You know that feeling when you type something into Google – no matter how obscure – and you see that someone has searched for it before? Content provides that connection. The fact that content for Topic X exists means that someone else had the same problem and also needed Topic X. You are not alone. Content unites.

The search for information is a cry for help. No matter how inconsequential, it is someone looking to improve their circumstances by educating themselves.

The content manager is a matchmaker. The world is looking for content, and content is waiting to be found. The content manager is the person who brokers that meeting. The world is better when this happens.

I want to be there for that. I want to be the silent thing lurking in the background that someone thanks when they find what they’re looking for. I want to be that source of happiness for them, however many layers removed, however faintly understood and acknowledged.

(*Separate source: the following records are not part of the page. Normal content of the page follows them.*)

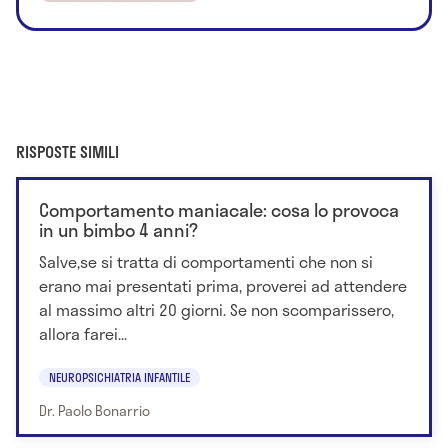
RISPOSTE SIMILI
Comportamento maniacale: cosa lo provoca
in un bimbo 4 anni?
Salve,se si tratta di comportamenti che non si
erano mai presentati prima, proverei ad attendere
al massimo altri 20 giorni. Se non scomparissero,
allora farei...
NEUROPSICHIATRIA INFANTILE
Dr. Paolo Bonarrio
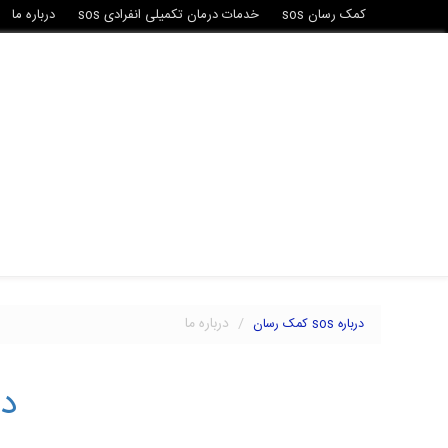
کمک رسان sos
خدمات درمان تکمیلی انفرادی sos
درباره ما
درباره ما
درباره sos کمک رسان
در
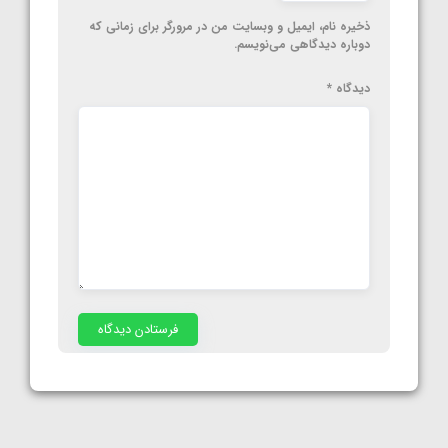
ذخیره نام، ایمیل و وبسایت من در مرورگر برای زمانی که
دوباره دیدگاهی می‌نویسم.
دیدگاه
*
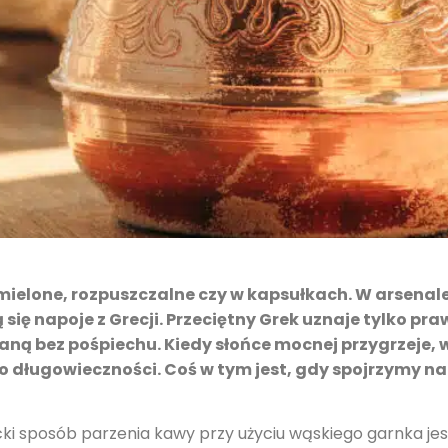
 mielone, rozpuszczalne czy w kapsułkach. W arsena
ię napoje z Grecji. Przeciętny Grek uznaje tylko pra
ną bez pośpiechu. Kiedy słońce mocnej przygrzeje, 
o długowieczności. Coś w tym jest, gdy spojrzymy na
ki sposób parzenia kawy przy użyciu wąskiego garnka jes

I am driven by the vision of people finding what they’re looking for, experiencing that happiness, educating themselves, and making a better decision sometime in the future because of it.

You don’t create content for yourself, you create it to be consumed. By the same token, you don’t manage content for yourself, you manage content to make it easier for someone else to consume it. Content is a service to others. It is a service to the world.

I believe that the management of content is honorable. Managing content makes the world a better place.

When you manage content, you are a gear in a larger machine. You are the volunteer passing sandbags down the line. You are bridging the gap between those who create and those who consume.

In a perfect world, you are unnoticed. You exist in service of the content, and your performance is measured strictly in how well you allow the soul of the content to be found, understood, and used by the consumer. And in some small way, your performance in this role makes the world a better place.

This is the role I gladly accept.

This is why I love to manage content.